[Dataset — start]

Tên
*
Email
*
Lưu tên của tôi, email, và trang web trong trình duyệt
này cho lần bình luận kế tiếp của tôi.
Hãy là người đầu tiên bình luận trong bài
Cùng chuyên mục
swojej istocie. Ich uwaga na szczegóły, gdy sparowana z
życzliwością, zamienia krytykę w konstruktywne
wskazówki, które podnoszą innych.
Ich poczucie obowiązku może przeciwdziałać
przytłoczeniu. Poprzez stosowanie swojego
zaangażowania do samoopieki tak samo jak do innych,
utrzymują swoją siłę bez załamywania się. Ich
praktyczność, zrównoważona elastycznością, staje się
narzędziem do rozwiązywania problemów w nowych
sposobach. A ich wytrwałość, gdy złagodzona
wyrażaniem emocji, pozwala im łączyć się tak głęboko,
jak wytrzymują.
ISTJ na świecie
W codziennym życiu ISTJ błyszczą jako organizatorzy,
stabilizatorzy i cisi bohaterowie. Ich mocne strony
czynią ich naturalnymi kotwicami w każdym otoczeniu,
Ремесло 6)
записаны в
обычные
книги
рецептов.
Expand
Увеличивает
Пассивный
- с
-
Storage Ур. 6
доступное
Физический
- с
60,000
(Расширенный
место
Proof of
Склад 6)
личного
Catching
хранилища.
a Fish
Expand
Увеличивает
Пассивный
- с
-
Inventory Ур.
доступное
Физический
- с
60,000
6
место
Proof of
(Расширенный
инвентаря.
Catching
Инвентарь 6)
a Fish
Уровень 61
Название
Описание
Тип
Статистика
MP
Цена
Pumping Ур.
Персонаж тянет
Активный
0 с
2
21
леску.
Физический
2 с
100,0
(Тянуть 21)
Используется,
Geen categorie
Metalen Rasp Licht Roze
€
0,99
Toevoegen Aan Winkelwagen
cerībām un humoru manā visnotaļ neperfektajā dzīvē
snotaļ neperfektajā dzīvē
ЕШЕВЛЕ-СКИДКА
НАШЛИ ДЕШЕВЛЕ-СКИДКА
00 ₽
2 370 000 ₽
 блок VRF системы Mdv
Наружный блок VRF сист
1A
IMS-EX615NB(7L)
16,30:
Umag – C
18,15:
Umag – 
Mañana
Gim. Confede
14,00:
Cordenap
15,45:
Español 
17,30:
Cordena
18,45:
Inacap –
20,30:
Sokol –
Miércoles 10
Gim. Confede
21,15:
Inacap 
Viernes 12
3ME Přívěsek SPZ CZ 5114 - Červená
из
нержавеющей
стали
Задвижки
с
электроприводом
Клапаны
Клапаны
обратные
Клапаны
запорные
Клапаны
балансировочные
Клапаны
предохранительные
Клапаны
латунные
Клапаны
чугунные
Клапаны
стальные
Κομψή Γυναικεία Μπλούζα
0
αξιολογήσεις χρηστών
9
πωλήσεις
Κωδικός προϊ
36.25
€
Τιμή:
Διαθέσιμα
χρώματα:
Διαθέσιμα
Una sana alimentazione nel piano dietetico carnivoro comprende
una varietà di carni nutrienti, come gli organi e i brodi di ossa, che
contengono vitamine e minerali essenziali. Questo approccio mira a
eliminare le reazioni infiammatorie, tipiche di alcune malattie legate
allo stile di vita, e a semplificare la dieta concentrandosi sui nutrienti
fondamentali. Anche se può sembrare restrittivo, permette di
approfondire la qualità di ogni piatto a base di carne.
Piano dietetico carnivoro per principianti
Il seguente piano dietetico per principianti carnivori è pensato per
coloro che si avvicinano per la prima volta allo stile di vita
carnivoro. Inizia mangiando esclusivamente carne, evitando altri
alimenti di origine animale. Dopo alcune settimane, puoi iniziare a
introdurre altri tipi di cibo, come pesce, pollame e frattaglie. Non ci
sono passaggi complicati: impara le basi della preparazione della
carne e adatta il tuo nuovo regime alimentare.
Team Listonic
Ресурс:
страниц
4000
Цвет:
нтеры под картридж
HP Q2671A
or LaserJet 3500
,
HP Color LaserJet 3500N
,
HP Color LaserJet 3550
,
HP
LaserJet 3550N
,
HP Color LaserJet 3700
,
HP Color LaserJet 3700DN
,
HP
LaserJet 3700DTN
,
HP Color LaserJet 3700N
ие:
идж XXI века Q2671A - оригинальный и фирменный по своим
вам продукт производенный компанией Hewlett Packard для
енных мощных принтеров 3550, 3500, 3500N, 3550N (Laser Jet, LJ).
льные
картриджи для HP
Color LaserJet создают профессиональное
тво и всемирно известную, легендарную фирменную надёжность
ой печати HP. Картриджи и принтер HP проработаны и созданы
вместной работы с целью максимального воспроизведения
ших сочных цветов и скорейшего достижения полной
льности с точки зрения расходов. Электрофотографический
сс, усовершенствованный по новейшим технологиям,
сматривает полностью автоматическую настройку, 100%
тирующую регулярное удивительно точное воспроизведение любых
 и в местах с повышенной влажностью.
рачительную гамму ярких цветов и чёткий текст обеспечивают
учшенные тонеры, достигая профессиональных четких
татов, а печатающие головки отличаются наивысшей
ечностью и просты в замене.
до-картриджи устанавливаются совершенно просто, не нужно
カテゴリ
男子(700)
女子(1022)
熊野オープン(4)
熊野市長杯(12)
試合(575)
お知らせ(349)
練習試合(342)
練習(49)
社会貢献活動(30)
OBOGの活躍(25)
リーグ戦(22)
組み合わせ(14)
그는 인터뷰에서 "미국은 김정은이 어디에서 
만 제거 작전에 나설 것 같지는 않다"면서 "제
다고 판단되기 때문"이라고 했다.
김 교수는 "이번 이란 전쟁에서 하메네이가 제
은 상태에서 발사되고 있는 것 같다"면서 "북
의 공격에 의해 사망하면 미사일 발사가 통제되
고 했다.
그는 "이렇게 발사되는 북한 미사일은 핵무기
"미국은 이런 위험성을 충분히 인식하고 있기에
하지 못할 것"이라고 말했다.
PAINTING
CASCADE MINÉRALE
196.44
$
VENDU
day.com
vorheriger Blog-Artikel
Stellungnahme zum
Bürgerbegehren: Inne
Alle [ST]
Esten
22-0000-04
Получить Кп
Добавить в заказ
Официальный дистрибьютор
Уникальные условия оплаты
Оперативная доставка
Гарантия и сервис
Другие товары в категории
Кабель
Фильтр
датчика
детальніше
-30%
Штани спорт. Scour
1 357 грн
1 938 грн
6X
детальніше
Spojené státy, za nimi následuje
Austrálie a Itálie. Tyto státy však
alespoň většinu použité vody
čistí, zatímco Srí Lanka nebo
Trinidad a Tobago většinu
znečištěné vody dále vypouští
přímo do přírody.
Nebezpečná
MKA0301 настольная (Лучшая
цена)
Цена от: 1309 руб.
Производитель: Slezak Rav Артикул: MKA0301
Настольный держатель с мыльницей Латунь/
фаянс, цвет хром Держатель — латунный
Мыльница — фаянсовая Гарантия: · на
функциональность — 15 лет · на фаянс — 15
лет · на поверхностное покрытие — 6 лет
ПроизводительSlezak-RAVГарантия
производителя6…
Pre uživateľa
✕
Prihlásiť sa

[Dataset — finish]

▶ [Task objective]
Return only the part of the records above that opens with the line containing "Il seguente piano" and closes with the line containing "вам продукт производенный", ends included.

▶ [Output below]
Il seguente piano dietetico per principianti carnivori è pensato per
coloro che si avvicinano per la prima volta allo stile di vita
carnivoro. Inizia mangiando esclusivamente carne, evitando altri
alimenti di origine animale. Dopo alcune settimane, puoi iniziare a
introdurre altri tipi di cibo, come pesce, pollame e frattaglie. Non ci
sono passaggi complicati: impara le basi della preparazione della
carne e adatta il tuo nuovo regime alimentare.
Team Listonic
Ресурс:
страниц
4000
Цвет:
нтеры под картридж
HP Q2671A
or LaserJet 3500
,
HP Color LaserJet 3500N
,
HP Color LaserJet 3550
,
HP
LaserJet 3550N
,
HP Color LaserJet 3700
,
HP Color LaserJet 3700DN
,
HP
LaserJet 3700DTN
,
HP Color LaserJet 3700N
ие:
идж XXI века Q2671A - оригинальный и фирменный по своим
вам продукт производенный компанией Hewlett Packard для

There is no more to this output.